Chemists in Northern Ireland and Japan have designed a fluorescent molecule that carries out a logical computation in the nanospace of a membrane (J. Am. Chem. Soc. 2005, 127, 8920). The system operates as a two-input AND logic gate, in which two conditions must both be satisfied to produce an output.

De Silva
“The paper shows the true miniaturization capability of computation using molecules by achieving a logic operation inside a nanospace with a 3-nm radius,” says A. Prasanna de Silva, a chemistry professor at Queen’s University, Belfast, who carried out the work with University of Tokyo assistant professor of chemistry Seiichi Uchiyama and coworkers. “This is the highest level miniaturization, by far, of a computational device. To the best of our knowledge, the smallest known silicon devices have features of 65 nm. Our paper also shows, for the first time, that membranes provide a fine host for synthetic computing molecules.”

The computation molecule has an anthracene fluorophore linked by short methylene spacers to trialkylamino and benzo-15-crown-5 moieties that are receptors for H+ and Na+ ions, respectively. The two ions serve as the inputs for the AND logic operation. Both have to be present for an output—fluorescence—to occur. The trialkylamino receptor is connected to a long alkyl chain that anchors the molecular logic gate to the membrane and away from bulk water.

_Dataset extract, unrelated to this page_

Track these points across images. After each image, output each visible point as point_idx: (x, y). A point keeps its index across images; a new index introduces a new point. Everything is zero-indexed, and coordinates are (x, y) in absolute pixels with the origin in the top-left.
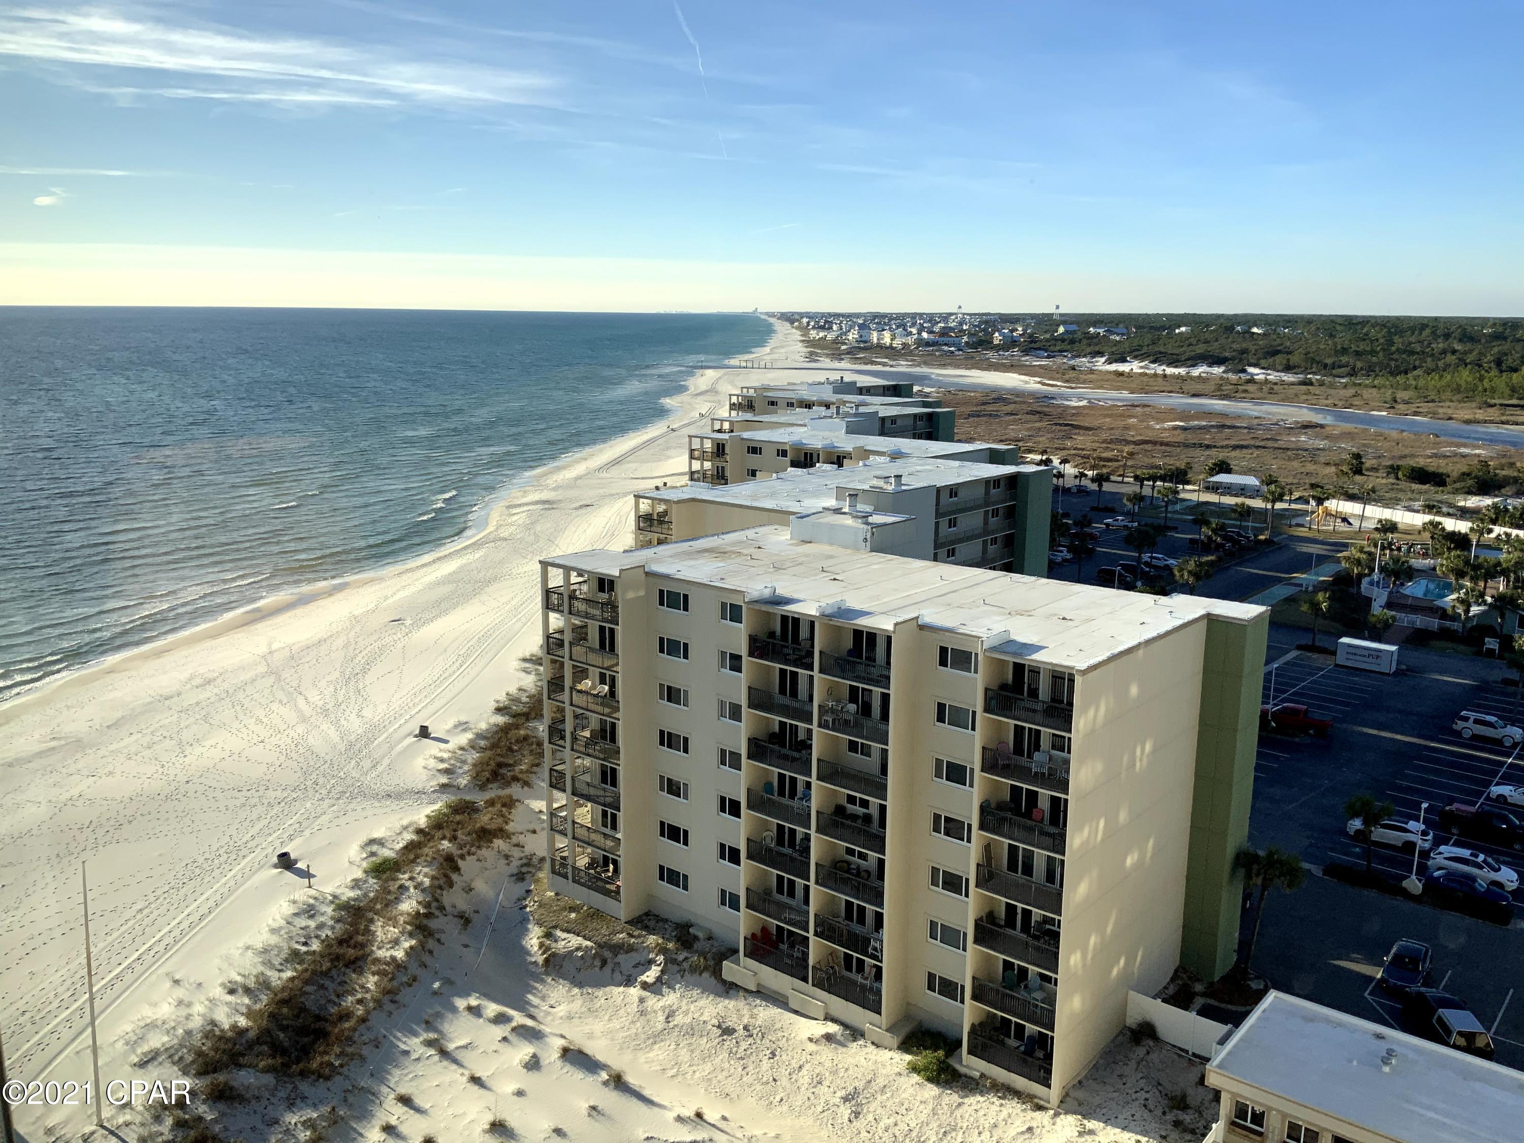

The membrane is a detergent micelle made from tetramethylammonium dodecyl sulfate. “The nanospace straddles the membrane,” de Silva explains. “It starts from the center of the micelle and extends beyond the sulfate groups to include a good part of the diffuse counterion cloud of tetramethylammonium cations and arriving H+ and Na+ ions.

AND LOGIC Strong fluorescence occurs only when both receptors catch the correct ions.

“The two-input AND logic operation that we demonstrate is only one of around 30 molecular computational operations available in the literature that should now be demonstrable in the same way,” he adds.

David A. Leigh, professor of organic chemistry at the University of Edinburgh, in Scotland, remarks that the paper is a “lovely” piece of work. “Two of the inherent problems with molecular logic gates are, how can you compartmentalize them, and how small can these compartments be?” he says. “The paper shows that if you incorporate the artificial logic system into micelles, the compartments can be very small indeed. The work is notable for the elegant simplicity that often characterizes output from these two groups. I expect the idea to be widely adopted.”